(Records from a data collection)
────────────────────────────────────────

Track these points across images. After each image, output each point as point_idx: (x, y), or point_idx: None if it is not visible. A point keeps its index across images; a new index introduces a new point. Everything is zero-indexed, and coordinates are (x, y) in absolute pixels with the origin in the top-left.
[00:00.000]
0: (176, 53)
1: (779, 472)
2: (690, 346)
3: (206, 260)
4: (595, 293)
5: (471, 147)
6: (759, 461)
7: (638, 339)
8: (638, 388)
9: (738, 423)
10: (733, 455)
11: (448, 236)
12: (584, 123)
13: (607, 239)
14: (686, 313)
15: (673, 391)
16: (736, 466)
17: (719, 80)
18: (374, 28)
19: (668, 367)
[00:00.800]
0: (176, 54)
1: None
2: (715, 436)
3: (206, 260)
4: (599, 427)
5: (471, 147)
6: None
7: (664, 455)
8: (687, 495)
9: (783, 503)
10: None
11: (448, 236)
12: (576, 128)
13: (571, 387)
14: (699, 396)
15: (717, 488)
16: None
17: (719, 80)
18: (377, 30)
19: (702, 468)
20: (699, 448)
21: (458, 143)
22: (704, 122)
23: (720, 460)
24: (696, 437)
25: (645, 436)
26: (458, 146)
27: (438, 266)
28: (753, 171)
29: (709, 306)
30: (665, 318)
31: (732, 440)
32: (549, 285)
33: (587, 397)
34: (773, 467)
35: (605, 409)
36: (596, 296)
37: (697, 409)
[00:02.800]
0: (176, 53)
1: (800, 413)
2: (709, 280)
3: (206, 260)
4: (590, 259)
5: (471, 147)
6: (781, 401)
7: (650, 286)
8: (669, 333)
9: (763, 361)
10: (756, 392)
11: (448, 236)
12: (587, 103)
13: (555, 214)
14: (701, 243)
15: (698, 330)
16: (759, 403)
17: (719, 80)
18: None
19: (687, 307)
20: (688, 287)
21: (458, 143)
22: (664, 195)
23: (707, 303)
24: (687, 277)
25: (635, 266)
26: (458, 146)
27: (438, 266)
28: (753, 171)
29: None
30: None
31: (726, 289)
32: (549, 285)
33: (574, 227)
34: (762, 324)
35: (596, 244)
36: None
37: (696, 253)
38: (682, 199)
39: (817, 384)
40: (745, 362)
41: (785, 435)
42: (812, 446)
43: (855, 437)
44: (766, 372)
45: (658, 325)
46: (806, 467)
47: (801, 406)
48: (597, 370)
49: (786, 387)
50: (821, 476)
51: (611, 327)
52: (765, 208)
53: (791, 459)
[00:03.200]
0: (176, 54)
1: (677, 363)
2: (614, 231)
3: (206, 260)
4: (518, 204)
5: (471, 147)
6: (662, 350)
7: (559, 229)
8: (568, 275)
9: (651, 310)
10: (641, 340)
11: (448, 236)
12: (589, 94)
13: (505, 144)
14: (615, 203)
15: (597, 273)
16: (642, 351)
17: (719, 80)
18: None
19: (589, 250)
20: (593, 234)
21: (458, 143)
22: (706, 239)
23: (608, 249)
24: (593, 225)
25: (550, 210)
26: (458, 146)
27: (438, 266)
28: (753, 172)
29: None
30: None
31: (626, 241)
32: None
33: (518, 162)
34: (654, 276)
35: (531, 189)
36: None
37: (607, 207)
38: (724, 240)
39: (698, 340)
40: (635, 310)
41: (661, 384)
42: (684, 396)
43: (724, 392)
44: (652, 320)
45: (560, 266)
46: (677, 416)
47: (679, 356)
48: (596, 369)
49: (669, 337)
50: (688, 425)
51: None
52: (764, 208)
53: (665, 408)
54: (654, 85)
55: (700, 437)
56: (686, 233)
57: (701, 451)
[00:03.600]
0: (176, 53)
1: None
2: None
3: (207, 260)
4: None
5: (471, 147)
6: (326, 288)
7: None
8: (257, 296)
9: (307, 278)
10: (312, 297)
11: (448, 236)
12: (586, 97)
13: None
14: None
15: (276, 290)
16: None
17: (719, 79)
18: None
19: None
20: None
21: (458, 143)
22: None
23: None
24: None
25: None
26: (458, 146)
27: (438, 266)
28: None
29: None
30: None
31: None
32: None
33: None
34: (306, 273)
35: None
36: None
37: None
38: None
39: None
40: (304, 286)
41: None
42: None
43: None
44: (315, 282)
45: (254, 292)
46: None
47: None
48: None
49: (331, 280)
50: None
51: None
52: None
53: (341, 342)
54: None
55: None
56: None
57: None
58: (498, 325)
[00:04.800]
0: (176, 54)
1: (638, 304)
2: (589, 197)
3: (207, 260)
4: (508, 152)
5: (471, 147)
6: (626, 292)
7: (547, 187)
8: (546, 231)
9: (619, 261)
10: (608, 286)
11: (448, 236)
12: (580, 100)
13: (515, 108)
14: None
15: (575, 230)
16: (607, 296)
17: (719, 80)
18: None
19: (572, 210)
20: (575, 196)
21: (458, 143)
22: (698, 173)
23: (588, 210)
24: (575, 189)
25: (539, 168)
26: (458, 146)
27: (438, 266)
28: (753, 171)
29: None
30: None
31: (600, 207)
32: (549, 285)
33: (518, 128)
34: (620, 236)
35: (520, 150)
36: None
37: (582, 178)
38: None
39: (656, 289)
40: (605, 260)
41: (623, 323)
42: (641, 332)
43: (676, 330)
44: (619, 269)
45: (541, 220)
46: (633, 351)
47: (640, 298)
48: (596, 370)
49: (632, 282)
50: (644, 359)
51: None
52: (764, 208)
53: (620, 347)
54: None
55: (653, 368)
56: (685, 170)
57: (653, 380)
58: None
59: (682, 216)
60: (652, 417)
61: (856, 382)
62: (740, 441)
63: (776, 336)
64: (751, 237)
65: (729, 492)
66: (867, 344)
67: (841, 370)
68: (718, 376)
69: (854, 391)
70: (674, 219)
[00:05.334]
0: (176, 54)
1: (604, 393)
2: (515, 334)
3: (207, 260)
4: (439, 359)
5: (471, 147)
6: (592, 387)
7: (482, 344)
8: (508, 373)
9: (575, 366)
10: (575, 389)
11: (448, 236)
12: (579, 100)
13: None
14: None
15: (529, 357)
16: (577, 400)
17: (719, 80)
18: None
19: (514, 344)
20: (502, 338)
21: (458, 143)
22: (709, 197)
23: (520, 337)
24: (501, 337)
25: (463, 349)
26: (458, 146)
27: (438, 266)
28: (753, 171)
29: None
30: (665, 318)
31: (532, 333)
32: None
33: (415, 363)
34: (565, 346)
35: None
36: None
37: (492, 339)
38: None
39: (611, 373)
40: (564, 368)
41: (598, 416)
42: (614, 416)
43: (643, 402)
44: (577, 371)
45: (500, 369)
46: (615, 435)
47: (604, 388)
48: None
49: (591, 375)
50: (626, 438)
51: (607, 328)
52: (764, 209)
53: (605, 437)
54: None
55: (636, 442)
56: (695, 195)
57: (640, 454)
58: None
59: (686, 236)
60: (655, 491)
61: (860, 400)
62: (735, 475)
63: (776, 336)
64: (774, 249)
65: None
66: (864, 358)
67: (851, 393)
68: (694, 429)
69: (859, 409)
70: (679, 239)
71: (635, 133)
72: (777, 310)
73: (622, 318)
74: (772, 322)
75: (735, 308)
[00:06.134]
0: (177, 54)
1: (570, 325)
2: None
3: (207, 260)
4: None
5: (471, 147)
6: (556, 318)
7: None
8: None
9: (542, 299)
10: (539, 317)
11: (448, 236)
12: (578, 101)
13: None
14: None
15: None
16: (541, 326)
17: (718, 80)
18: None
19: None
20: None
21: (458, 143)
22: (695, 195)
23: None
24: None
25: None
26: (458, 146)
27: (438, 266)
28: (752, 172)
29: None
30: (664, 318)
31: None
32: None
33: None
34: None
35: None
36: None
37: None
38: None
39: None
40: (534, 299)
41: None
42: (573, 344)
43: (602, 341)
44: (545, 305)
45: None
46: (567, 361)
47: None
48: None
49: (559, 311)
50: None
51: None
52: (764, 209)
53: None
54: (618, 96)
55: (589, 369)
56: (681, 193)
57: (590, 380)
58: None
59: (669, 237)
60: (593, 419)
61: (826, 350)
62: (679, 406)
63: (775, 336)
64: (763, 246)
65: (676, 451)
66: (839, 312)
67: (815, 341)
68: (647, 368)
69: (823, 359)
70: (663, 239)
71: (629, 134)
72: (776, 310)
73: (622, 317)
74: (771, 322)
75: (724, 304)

────────────────────────────────────────

Please restate, word for word, the lines of the entries that run from the first line through the one holding "53: (791, 459)", and add nothing.

RESULT FOR THIS TASK –
Track these points across images. After each image, output each point as point_idx: (x, y), or point_idx: None if it is not visible. A point keeps its index across images; a new index introduces a new point. Everything is zero-indexed, and coordinates are (x, y) in absolute pixels with the origin in the top-left.
[00:00.000]
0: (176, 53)
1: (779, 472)
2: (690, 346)
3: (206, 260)
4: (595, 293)
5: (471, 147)
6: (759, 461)
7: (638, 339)
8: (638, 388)
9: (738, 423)
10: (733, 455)
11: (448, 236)
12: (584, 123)
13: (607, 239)
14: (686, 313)
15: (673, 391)
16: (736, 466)
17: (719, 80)
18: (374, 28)
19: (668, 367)
[00:00.800]
0: (176, 54)
1: None
2: (715, 436)
3: (206, 260)
4: (599, 427)
5: (471, 147)
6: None
7: (664, 455)
8: (687, 495)
9: (783, 503)
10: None
11: (448, 236)
12: (576, 128)
13: (571, 387)
14: (699, 396)
15: (717, 488)
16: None
17: (719, 80)
18: (377, 30)
19: (702, 468)
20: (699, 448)
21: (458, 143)
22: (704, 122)
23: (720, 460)
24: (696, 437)
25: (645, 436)
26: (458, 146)
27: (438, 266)
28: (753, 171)
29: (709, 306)
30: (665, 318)
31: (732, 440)
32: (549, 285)
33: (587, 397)
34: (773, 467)
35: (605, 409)
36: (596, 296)
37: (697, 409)
[00:02.800]
0: (176, 53)
1: (800, 413)
2: (709, 280)
3: (206, 260)
4: (590, 259)
5: (471, 147)
6: (781, 401)
7: (650, 286)
8: (669, 333)
9: (763, 361)
10: (756, 392)
11: (448, 236)
12: (587, 103)
13: (555, 214)
14: (701, 243)
15: (698, 330)
16: (759, 403)
17: (719, 80)
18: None
19: (687, 307)
20: (688, 287)
21: (458, 143)
22: (664, 195)
23: (707, 303)
24: (687, 277)
25: (635, 266)
26: (458, 146)
27: (438, 266)
28: (753, 171)
29: None
30: None
31: (726, 289)
32: (549, 285)
33: (574, 227)
34: (762, 324)
35: (596, 244)
36: None
37: (696, 253)
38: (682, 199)
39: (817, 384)
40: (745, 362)
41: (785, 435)
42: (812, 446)
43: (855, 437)
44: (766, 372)
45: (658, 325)
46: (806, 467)
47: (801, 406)
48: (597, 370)
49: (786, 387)
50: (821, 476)
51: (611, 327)
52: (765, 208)
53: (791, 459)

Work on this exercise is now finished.